Just after she’d pulled onto an A road outside of Great Chesterford, Luna’s own phone rang. Quickly lifting her ear bud to her left ear, she answered, ‘Luna Gregory.’
‘Babe!’ came Kayla’s voice.
‘Babe!’ Luna replied, smiling broadly. ‘I’ve missed you.’
‘I know, I’m sorry. Rehearsals are my life right now.’
Luna had met Kayla, along with Nancy and Jem, while she was at uni in Manchester, though Kayla’s aspirations had been a world away from Nancy and Luna, who both studied history, and Jem, who was a web design student.
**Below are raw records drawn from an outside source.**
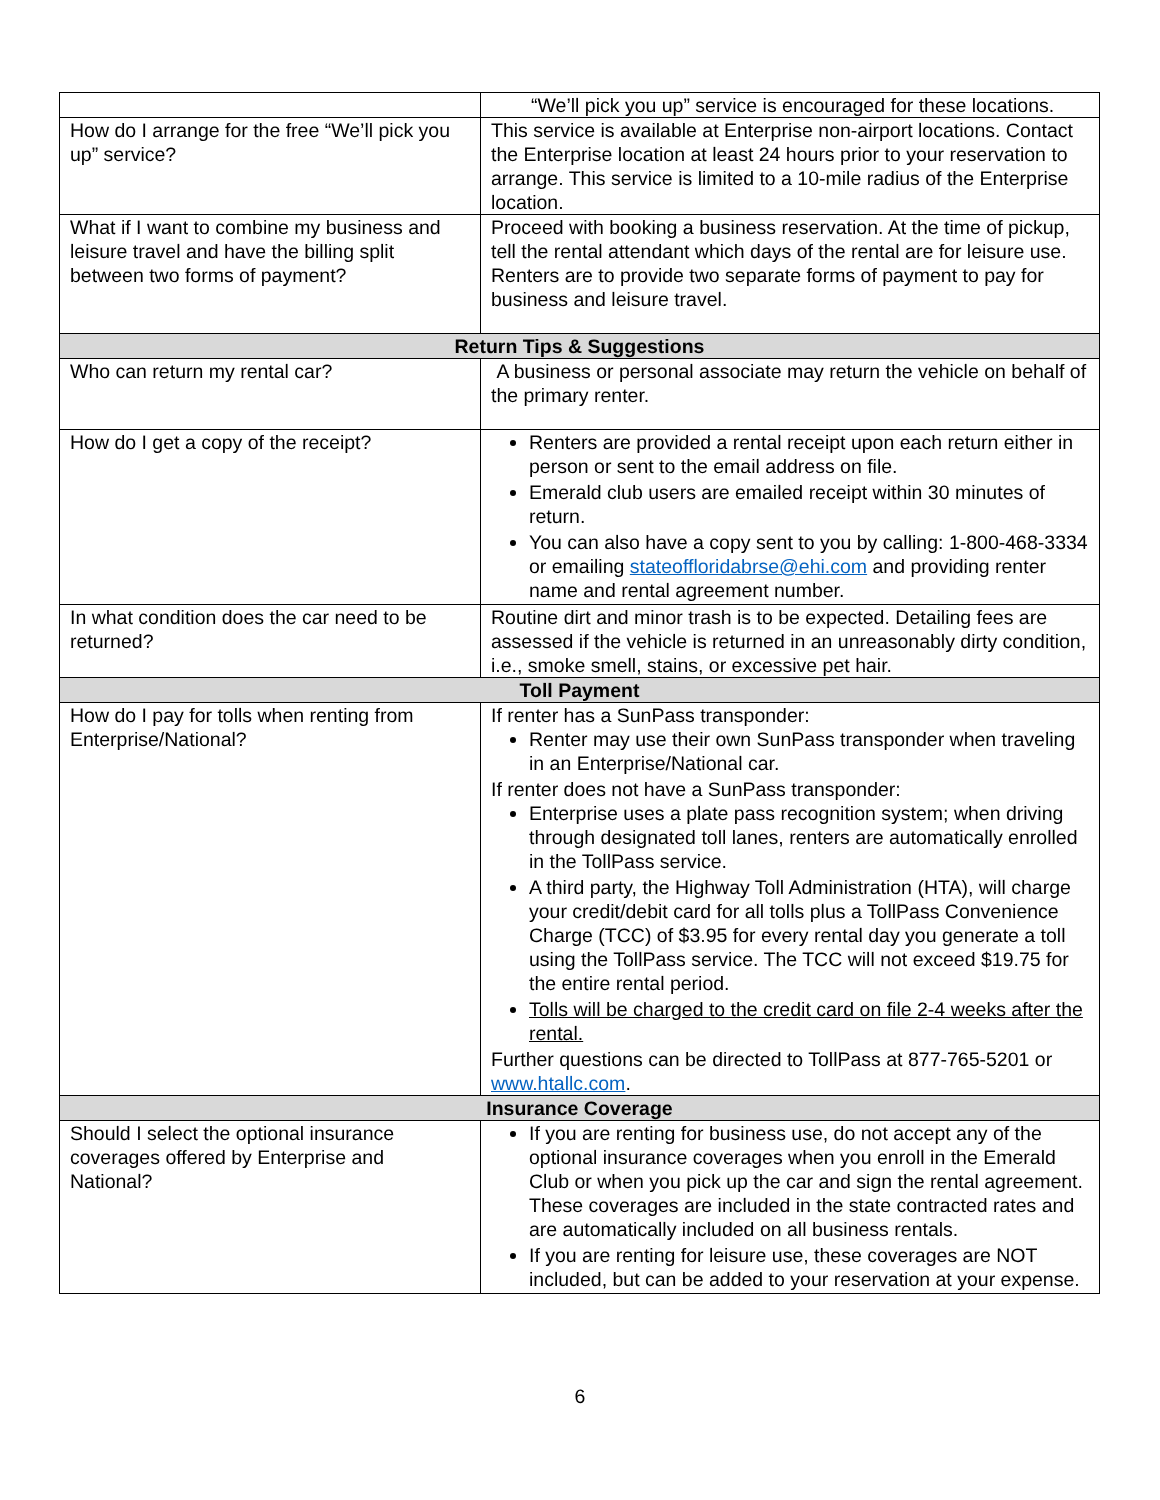| | “We’ll pick you up” service is encouraged for these locations. |
| How do I arrange for the free “We’ll pick you up” service? | This service is available at Enterprise non-airport locations. Contact the Enterprise location at least 24 hours prior to your reservation to arrange. This service is limited to a 10-mile radius of the Enterprise location. |
| What if I want to combine my business and leisure travel and have the billing split between two forms of payment? | Proceed with booking a business reservation. At the time of pickup, tell the rental attendant which days of the rental are for leisure use. Renters are to provide two separate forms of payment to pay for business and leisure travel. |
| Return Tips & Suggestions | |
| Who can return my rental car? | A business or personal associate may return the vehicle on behalf of the primary renter. |
| How do I get a copy of the receipt? | Renters are provided a rental receipt upon each return either in person or sent to the email address on file. Emerald club users are emailed receipt within 30 minutes of return. You can also have a copy sent to you by calling: 1-800-468-3334 or emailing stateoffloridabrse@ehi.com and providing renter name and rental agreement number. |
| In what condition does the car need to be returned? | Routine dirt and minor trash is to be expected. Detailing fees are assessed if the vehicle is returned in an unreasonably dirty condition, i.e., smoke smell, stains, or excessive pet hair. |
| Toll Payment | |
| How do I pay for tolls when renting from Enterprise/National? | If renter has a SunPass transponder: Renter may use their own SunPass transponder when traveling in an Enterprise/National car. If renter does not have a SunPass transponder: Enterprise uses a plate pass recognition system; when driving through designated toll lanes, renters are automatically enrolled in the TollPass service. A third party, the Highway Toll Administration (HTA), will charge your credit/debit card for all tolls plus a TollPass Convenience Charge (TCC) of $3.95 for every rental day you generate a toll using the TollPass service. The TCC will not exceed $19.75 for the entire rental period. Tolls will be charged to the credit card on file 2-4 weeks after the rental. Further questions can be directed to TollPass at 877-765-5201 or www.htallc.com . |
| Insurance Coverage | |
| Should I select the optional insurance coverages offered by Enterprise and National? | If you are renting for business use, do not accept any of the optional insurance coverages when you enroll in the Emerald Club or when you pick up the car and sign the rental agreement. These coverages are included in the state contracted rates and are automatically included on all business rentals. If you are renting for leisure use, these coverages are NOT included, but can be added to your reservation at your expense. |
6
Kayla was an actress and singer; ‘our famous friend’ the girls liked to call her, though to date her career had only stretched as far as a stint as a dead body on Casualty and a feminine hygiene advert.
But now she’d had her big break: a starring role in a revival of Cats on the West End.
‘How’s it going, my feline friend?’ Luna asked.
‘Embracing my inner tabby, bitch!’
Luna chuckled briefly, then cleared her throat, glancing out of the corner of her eye at Stefan, who was still in a call.
‘Patrice called this morning,’ Kayla continued. ‘He has some dresses for you to try for that party of yours. I’ve got some time this evening, if you wanted to come into town?’